For Immediate Release:
July 14, 2011
Lewistown, Montana - Buffalo Field Campaign and Western Watersheds Project filed today to intervene in consolidated lawsuits by Park County and the Park County Stockgrowers Association to stop a plan by the state of Montana to permit bison some room to migrate within Gardiner Basin outside Yellowstone National Park.
The groups say Gardiner Basin provides critical winter habitat and is a key corridor for the migratory species to roam in Montana.
"This reconnection of buffalo and the land on which they belong is a long overdue first step," said Daniel Brister, Executive Director of Buffalo Field Campaign. "Local Montanans welcome the buffalo's migration, have learned to live with buffalo, and desire to see the wild species return."

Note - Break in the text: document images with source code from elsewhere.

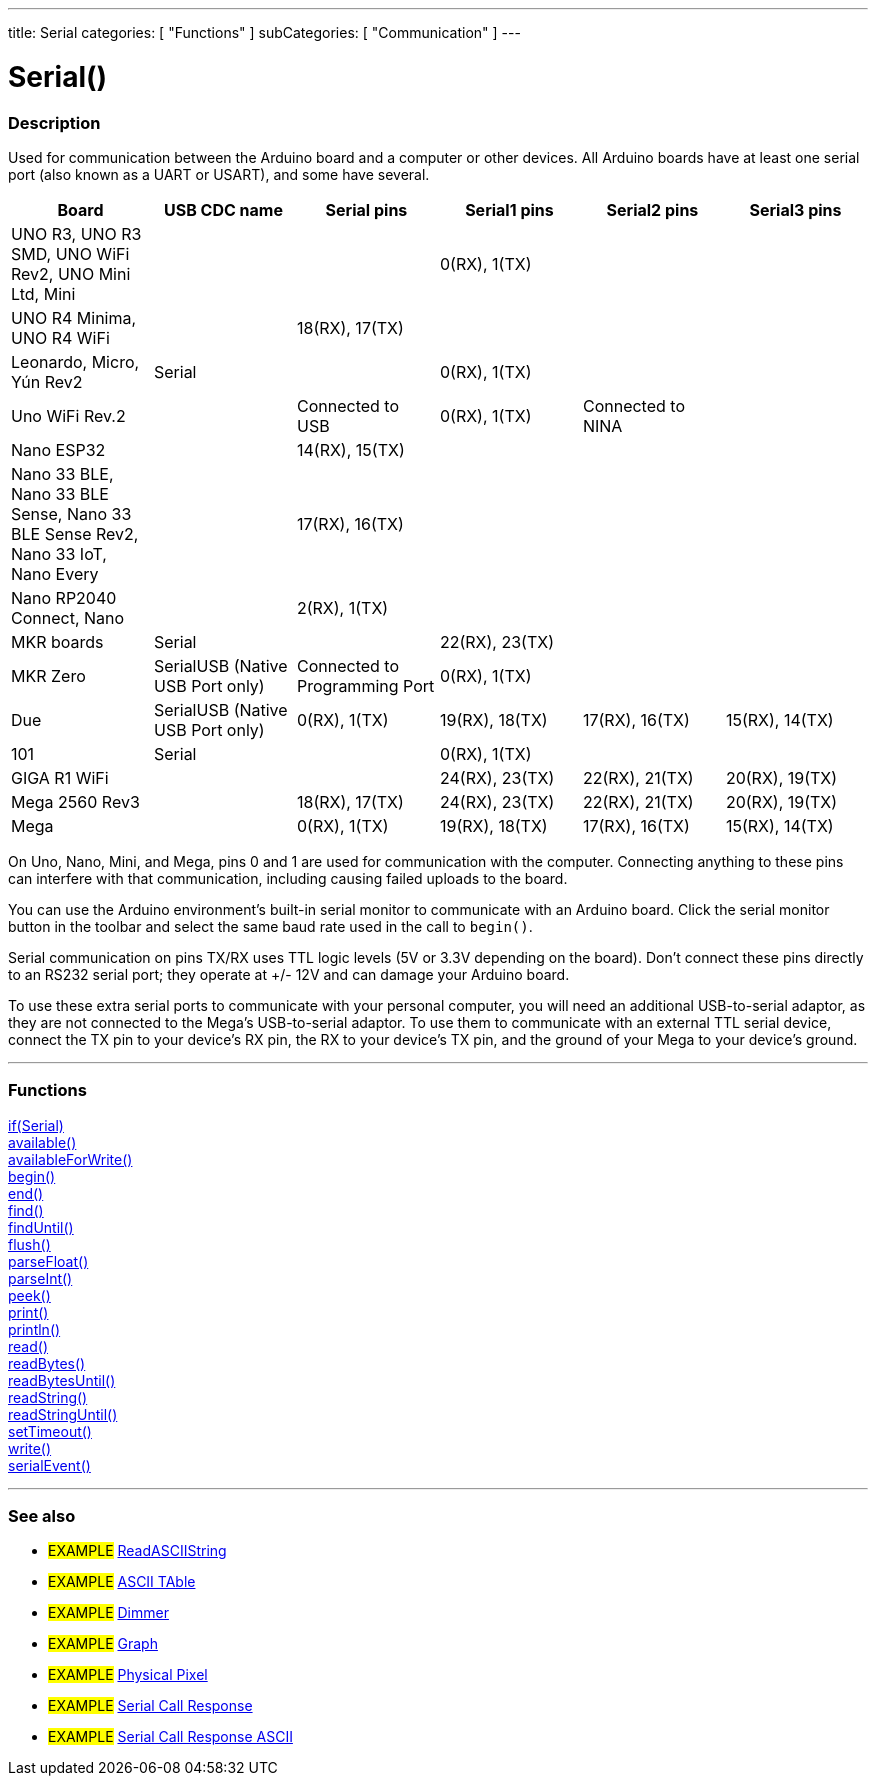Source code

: ---
title: Serial
categories: [ "Functions" ]
subCategories: [ "Communication" ]
---




= Serial()


// OVERVIEW SECTION STARTS
[#overview]
--

[float]
=== Description
Used for communication between the Arduino board and a computer or other devices. All Arduino boards have at least one serial port (also known as a UART or USART), and some have several.
[options="header"]

|================================================================================================================================================
| Board                | USB CDC name                     | Serial pins                   | Serial1 pins     | Serial2 pins      | Serial3 pins
| UNO R3, UNO R3 SMD, UNO WiFi Rev2, UNO Mini Ltd, Mini|  |                               | 0(RX), 1(TX)     |                   |               
| UNO R4 Minima, UNO R4 WiFi|                             | 18(RX), 17(TX)                |  | | 
| Leonardo, Micro, Yún Rev2| Serial                       |                               | 0(RX), 1(TX)     |                   |
| Uno WiFi Rev.2       |                                  | Connected to USB              | 0(RX), 1(TX)     | Connected to NINA |
| Nano ESP32           |  | 14(RX), 15(TX)  | | |
| Nano 33 BLE, Nano 33 BLE Sense, Nano 33 BLE Sense Rev2, Nano 33 IoT, Nano Every | | 17(RX), 16(TX) |  | |
| Nano RP2040 Connect, Nano |                             | 2(RX), 1(TX)                  |                  |                   | 
| MKR boards           | Serial                           |                               | 22(RX), 23(TX)   |                   |
| MKR Zero             | SerialUSB (Native USB Port only) | Connected to Programming Port | 0(RX), 1(TX)     |                   |
| Due                  | SerialUSB (Native USB Port only) | 0(RX), 1(TX)                  | 19(RX), 18(TX)   | 17(RX), 16(TX)    | 15(RX), 14(TX)
| 101                  | Serial                           |                               | 0(RX), 1(TX)     |                   |
| GIGA R1 WiFi         |                                  |                               | 24(RX), 23(TX)   | 22(RX), 21(TX)    | 20(RX), 19(TX)
| Mega 2560 Rev3       |                                  | 18(RX), 17(TX)                | 24(RX), 23(TX)   | 22(RX), 21(TX)    | 20(RX), 19(TX)
| Mega                 |                                  | 0(RX), 1(TX)                  | 19(RX), 18(TX)   | 17(RX), 16(TX)    | 15(RX), 14(TX)
|================================================================================================================================================

On Uno, Nano, Mini, and Mega, pins 0 and 1 are used for communication with the computer. Connecting anything to these pins can interfere with that communication, including causing failed uploads to the board.
[%hardbreaks]
You can use the Arduino environment's built-in serial monitor to communicate with an Arduino board. Click the serial monitor button in the toolbar and select the same baud rate used in the call to `begin()`.
[%hardbreaks]
Serial communication on pins TX/RX uses TTL logic levels (5V or 3.3V depending on the board). Don't connect these pins directly to an RS232 serial port; they operate at +/- 12V and can damage your Arduino board.
[%hardbreaks]
To use these extra serial ports to communicate with your personal computer, you will need an additional USB-to-serial adaptor, as they are not connected to the Mega's USB-to-serial adaptor. To use them to communicate with an external TTL serial device, connect the TX pin to your device's RX pin, the RX to your device's TX pin, and the ground of your Mega to your device's ground.
[%hardbreaks]

--
// OVERVIEW SECTION ENDS


// FUNCTIONS SECTION STARTS
[#functions]
--

'''

[float]
=== Functions
link:../serial/ifserial[if(Serial)] +
link:../serial/available[available()] +
link:../serial/availableforwrite[availableForWrite()] +
link:../serial/begin[begin()] +
link:../serial/end[end()] +
link:../serial/find[find()] +
link:../serial/finduntil[findUntil()] +
link:../serial/flush[flush()] +
link:../serial/parsefloat[parseFloat()] +
link:../serial/parseint[parseInt()] +
link:../serial/peek[peek()] +
link:../serial/print[print()] +
link:../serial/println[println()] +
link:../serial/read[read()] +
link:../serial/readbytes[readBytes()] +
link:../serial/readbytesuntil[readBytesUntil()] +
link:../serial/readstring[readString()] +
link:../serial/readstringuntil[readStringUntil()] +
link:../serial/settimeout[setTimeout()] +
link:../serial/write[write()] +
link:../serial/serialevent[serialEvent()]

'''

--
// FUNCTIONS SECTION ENDS


// SEEALSO SECTION STARTS
[#see_also]
--

[float]
=== See also

[role="example"]
* #EXAMPLE# https://www.arduino.cc/en/Tutorial/ReadASCIIString[ReadASCIIString^]
* #EXAMPLE# https://www.arduino.cc/en/Tutorial/ASCIITable[ASCII TAble^]
* #EXAMPLE# https://www.arduino.cc/en/Tutorial/Dimmer[Dimmer^]
* #EXAMPLE# https://www.arduino.cc/en/Tutorial/Graph[Graph^]
* #EXAMPLE# https://www.arduino.cc/en/Tutorial/PhysicalPixel[Physical Pixel^]
* #EXAMPLE# https://www.arduino.cc/en/Tutorial/SerialCallResponse[Serial Call Response^]
* #EXAMPLE# https://www.arduino.cc/en/Tutorial/SerialCallResponseASCII[Serial Call Response ASCII^]


--
// SEEALSO SECTION ENDS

Gardiner Basin encompasses a small portion of the bison's northern winter range originally reaching 40 miles beyond Yankee Jim Canyon into Paradise Valley along the Yellowstone River.
Park County residents who filed affidavits in state court say the bison need a break from wasteful taxpayer funded government hazing, capture, and slaughter operations that harms their interest in co-existing with the wild species in their native range.
"Yellowstone is one of a very few nearly intact ecosystems on the planet and is considered a world treasure," said Fred Baker, who owns property the bison migrate onto along the Old Yellowstone Trail. "To not support free roaming Bison in my opinion is an American travesty."
"I found this winter very special in viewing bison up and down the Gardiner Basin," said Gardiner, Montana resident Scott Hoeninghausen. "A limited amount of tolerance created an unlimited amount of beauty."
The plan agreed to by Montana would permit some bison to temporarily occupy some winter range in the Gardiner Basin.
Bison migrating beyond Yankee Jim Canyon would be subject to shooting by state officials, an action which the groups and residents deplore.
"It is long past time for bison to be able to return to their historic range in Montana," said Jon Marvel, executive director of Western Watersheds Project. "WWP welcomes the opportunity to support the State of Montana."
District Court Judge E. Wayne Phillips of Lewistown has scheduled a hearing for the consolidated cases in which BFC and WWP seek to intervene in the fall of 2011.
Judge Phillips replaced Park County District Court Judge Nels Swandal who was removed from the case after Montana Fish, Wildlife & Parks petitioned for a new judge.
Before he was removed from hearing the suit, Judge Swandal granted a temporary restraining order to the stock growers and the county thwarting Montana participation in the new agreed upon plan.